Intrinsically curved DNA is sometimes located between activator binding sites and promoters. Several examples indicate that these structures enable activator and RNAP to interact. In the s^N-dependent glnAp2 or glnHp2 promoter of E. coli, the DNA between the NR_I (NtrC)-binding site and the s^N-recognition region must be either intrinsically curved, or curved by binding of the integration host factor, IHF. The glnAp2 has an intrinsic DNA curvature in the relevant region. Although glnHp2 does not carry curved DNA, it has an IHF-binding site in the relevant region. The DNA bend allows the activator to contact the s^N-RNAP-promoter complex. This activates transcription by catalyzing the isomerization of the closed s^N-RNAP-promoter complex to form an open complex.^59,95,96

However, when supercoiled DNA templates are used, transcription can be initiated even in the absence of such a bend,⁹⁶ meaning that the spatial alignment between NR_I and RNAP on the templates may be significant.
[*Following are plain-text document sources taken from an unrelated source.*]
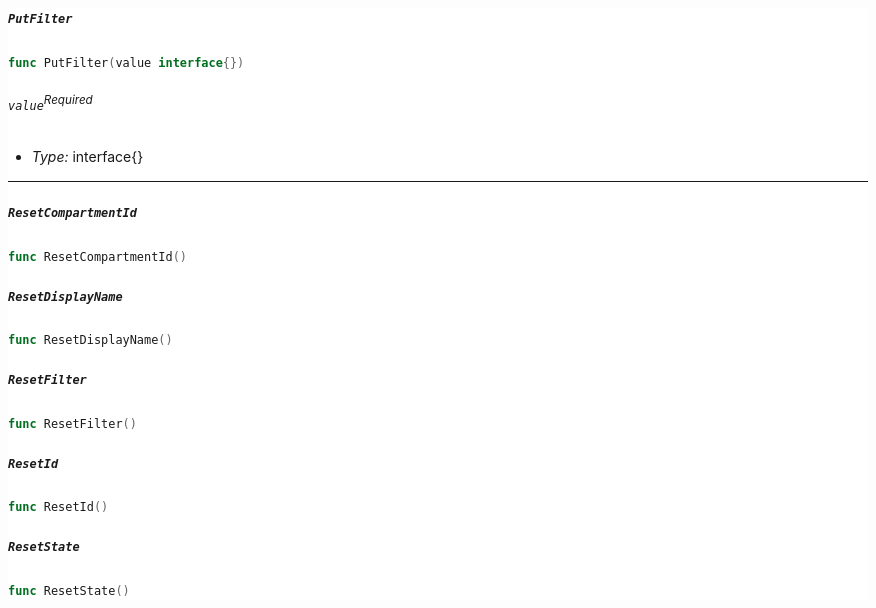 ##### `PutFilter` <a name="PutFilter" id="rhizo-co-terraform-provider-oci.dataOciGenerativeAiAgentKnowledgeBases.DataOciGenerativeAiAgentKnowledgeBases.putFilter"></a>

```go
func PutFilter(value interface{})
```

###### `value`<sup>Required</sup> <a name="value" id="rhizo-co-terraform-provider-oci.dataOciGenerativeAiAgentKnowledgeBases.DataOciGenerativeAiAgentKnowledgeBases.putFilter.parameter.value"></a>

- *Type:* interface{}

---

##### `ResetCompartmentId` <a name="ResetCompartmentId" id="rhizo-co-terraform-provider-oci.dataOciGenerativeAiAgentKnowledgeBases.DataOciGenerativeAiAgentKnowledgeBases.resetCompartmentId"></a>

```go
func ResetCompartmentId()
```

##### `ResetDisplayName` <a name="ResetDisplayName" id="rhizo-co-terraform-provider-oci.dataOciGenerativeAiAgentKnowledgeBases.DataOciGenerativeAiAgentKnowledgeBases.resetDisplayName"></a>

```go
func ResetDisplayName()
```

##### `ResetFilter` <a name="ResetFilter" id="rhizo-co-terraform-provider-oci.dataOciGenerativeAiAgentKnowledgeBases.DataOciGenerativeAiAgentKnowledgeBases.resetFilter"></a>

```go
func ResetFilter()
```

##### `ResetId` <a name="ResetId" id="rhizo-co-terraform-provider-oci.dataOciGenerativeAiAgentKnowledgeBases.DataOciGenerativeAiAgentKnowledgeBases.resetId"></a>

```go
func ResetId()
```

##### `ResetState` <a name="ResetState" id="rhizo-co-terraform-provider-oci.dataOciGenerativeAiAgentKnowledgeBases.DataOciGenerativeAiAgentKnowledgeBases.resetState"></a>

```go
func ResetState()
```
Similarly, in the K. pneumoniae nifLA promoter, an activator protein NtrC may interact with the s^N-RNAP holoenzyme bound to the promoter with the help of an intervening curved DNA.⁶⁰ As another example, in the E. coli rrnB P1 promoter, the rotational phase between the FIS binding site and the promoter is important in activating transcription.⁹⁷ The curvature between these regions may also help FIS and RNAP to spatially position themselves correctly.

Curved DNA can also play a role in packaging of genomes. In eukaryotes, this role is played in nucleosome or chromatin formation (see Chapter 13). In E. coli, some nucleoid-associated proteins, such as H-NS (histone-like nucleoid-structuring protein), CbpA (curved DNA-binding protein A), Hfq (host factor for phage Q_b), and IciA (inhibitor of chromosome initiation A) preferentially bind to curved DNA.^98-100 Of these, H-NS can condense DNA both in vitro and in vivo^101,102 and regulates expression of a number of genes,^26,103 which are described in Chapter 4.

Curved DNA may also modulate the geometry of promoters in collaboration with structure-specific transcriptional regulators. The B. subtilis LrpC protein, which belongs to the LrpC/AsnC family of transcriptional regulators, forms stable complexes with curved DNAs. Interestingly, LrpC proteins wrap DNA to form nucleosome-like structures (but containing positively supercoiled DNA), and it is speculated that these could regulate transcription.¹⁰⁴ As another function, temperature-dependent conformational changes of bent DNA, as observed for M. aeruginosa psbA2 gene,⁴⁷ can regulate transcription of several genes (Chapter 4).